Task requirements: Each record, minus any picture, should be returned exactly as written.

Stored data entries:
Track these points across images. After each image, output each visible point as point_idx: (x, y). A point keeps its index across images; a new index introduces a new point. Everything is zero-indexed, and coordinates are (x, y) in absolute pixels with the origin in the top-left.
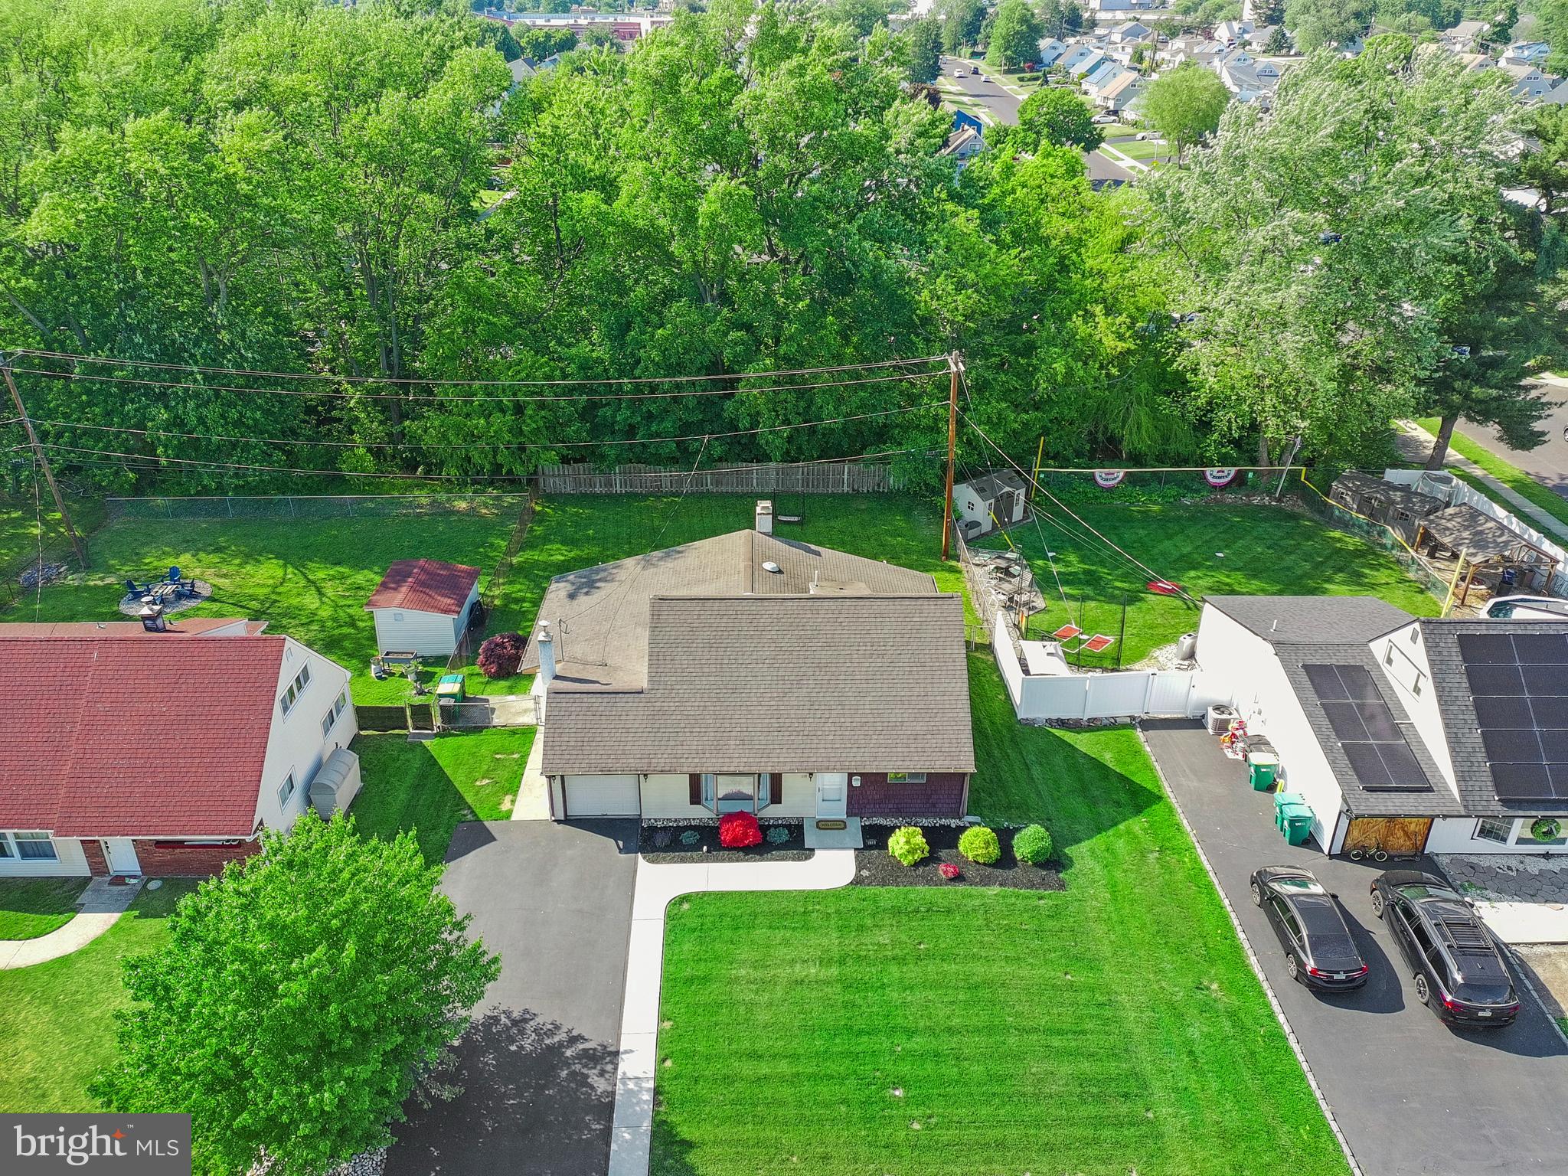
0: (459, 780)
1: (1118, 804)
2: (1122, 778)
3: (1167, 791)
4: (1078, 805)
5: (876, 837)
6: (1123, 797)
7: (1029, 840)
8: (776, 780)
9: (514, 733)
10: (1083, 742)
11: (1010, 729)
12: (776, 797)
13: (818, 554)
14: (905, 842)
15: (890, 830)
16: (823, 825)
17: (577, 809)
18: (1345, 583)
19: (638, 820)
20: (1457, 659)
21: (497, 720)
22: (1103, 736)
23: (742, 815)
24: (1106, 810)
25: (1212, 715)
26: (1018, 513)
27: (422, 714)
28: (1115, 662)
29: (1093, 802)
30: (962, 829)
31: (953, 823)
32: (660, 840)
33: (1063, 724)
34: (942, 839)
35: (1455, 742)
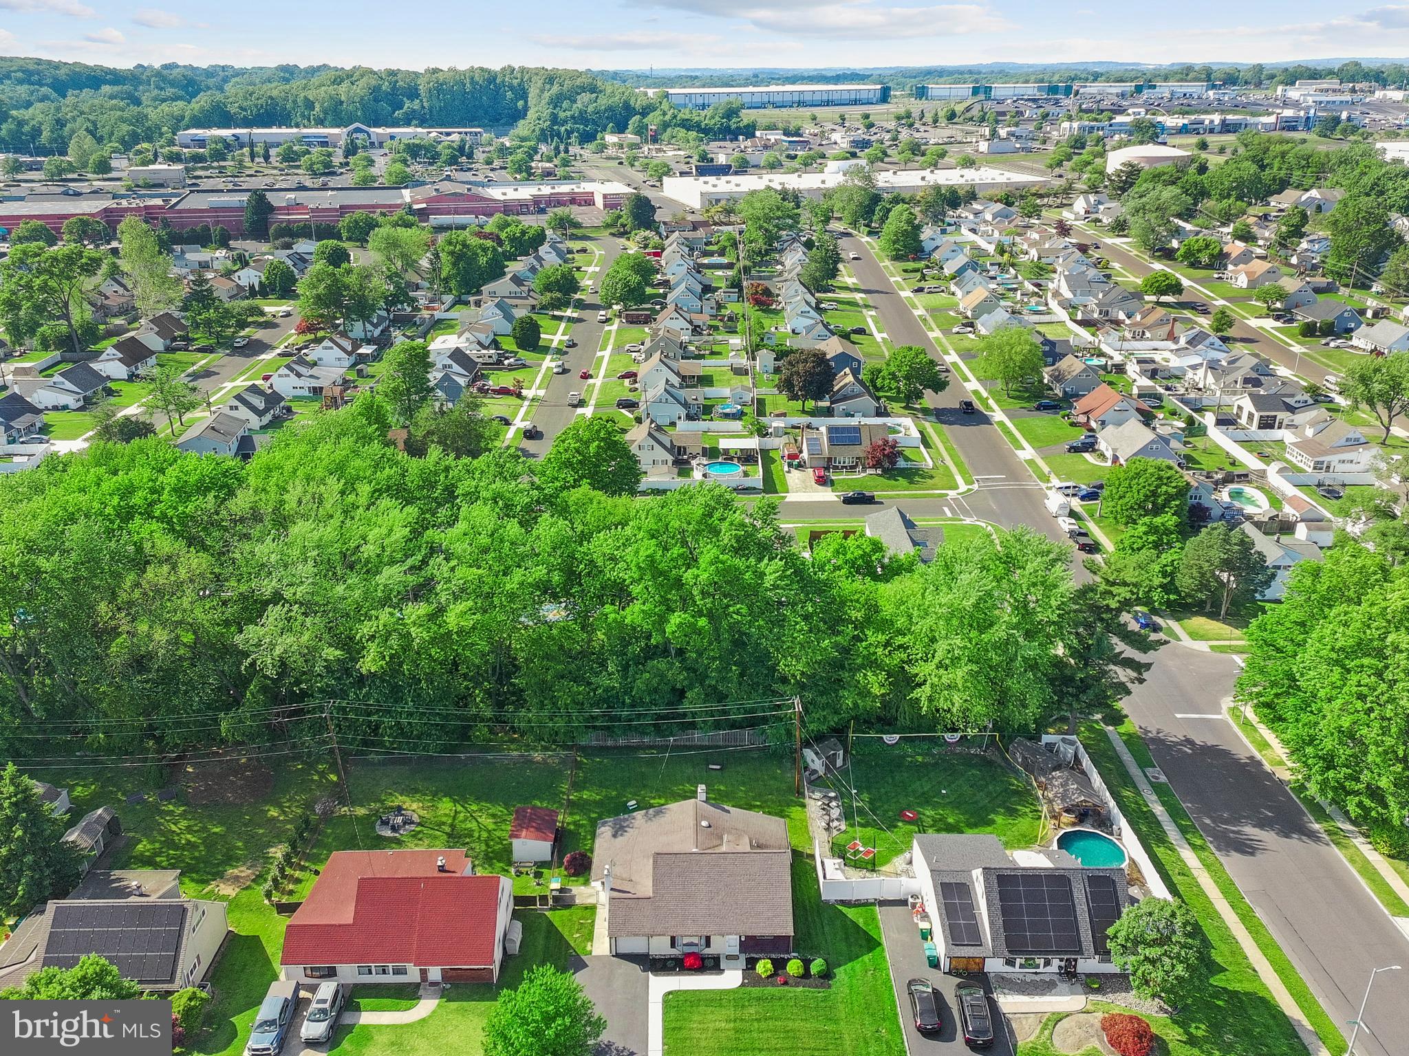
0: (566, 935)
1: (861, 946)
2: (865, 933)
3: (884, 941)
4: (842, 946)
5: (751, 963)
6: (864, 943)
7: (817, 966)
8: (708, 939)
9: (586, 908)
10: (851, 913)
11: (818, 906)
12: (708, 944)
13: (728, 812)
14: (764, 967)
15: (757, 960)
16: (729, 957)
17: (621, 951)
18: (1003, 814)
19: (647, 955)
20: (996, 885)
21: (577, 901)
22: (859, 909)
23: (694, 953)
24: (855, 949)
25: (911, 900)
26: (839, 763)
27: (544, 899)
28: (872, 866)
29: (849, 946)
30: (789, 959)
31: (786, 956)
32: (659, 965)
33: (843, 902)
34: (779, 965)
35: (991, 923)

Reply to the task:
Track these points across images. After each image, output each visible point as point_idx: (x, y). A point keeps its index across images; a new index introduces a new point. Everything is zero-indexed, and coordinates are (x, y) in absolute pixels with the origin in the top-left.
0: (459, 780)
1: (1118, 804)
2: (1122, 778)
3: (1167, 791)
4: (1078, 805)
5: (876, 837)
6: (1123, 797)
7: (1029, 840)
8: (776, 780)
9: (514, 733)
10: (1083, 742)
11: (1010, 729)
12: (776, 797)
13: (818, 554)
14: (905, 842)
15: (890, 830)
16: (823, 825)
17: (577, 809)
18: (1345, 583)
19: (638, 820)
20: (1457, 659)
21: (497, 720)
22: (1103, 736)
23: (742, 815)
24: (1106, 810)
25: (1212, 715)
26: (1018, 513)
27: (422, 714)
28: (1115, 662)
29: (1093, 802)
30: (962, 829)
31: (953, 823)
32: (660, 840)
33: (1063, 724)
34: (942, 839)
35: (1455, 742)
0: (566, 935)
1: (861, 946)
2: (865, 933)
3: (884, 941)
4: (842, 946)
5: (751, 963)
6: (864, 943)
7: (817, 966)
8: (708, 939)
9: (586, 908)
10: (851, 913)
11: (818, 906)
12: (708, 944)
13: (728, 812)
14: (764, 967)
15: (757, 960)
16: (729, 957)
17: (621, 951)
18: (1003, 814)
19: (647, 955)
20: (996, 885)
21: (577, 901)
22: (859, 909)
23: (694, 953)
24: (855, 949)
25: (911, 900)
26: (839, 763)
27: (544, 899)
28: (872, 866)
29: (849, 946)
30: (789, 959)
31: (786, 956)
32: (659, 965)
33: (843, 902)
34: (779, 965)
35: (991, 923)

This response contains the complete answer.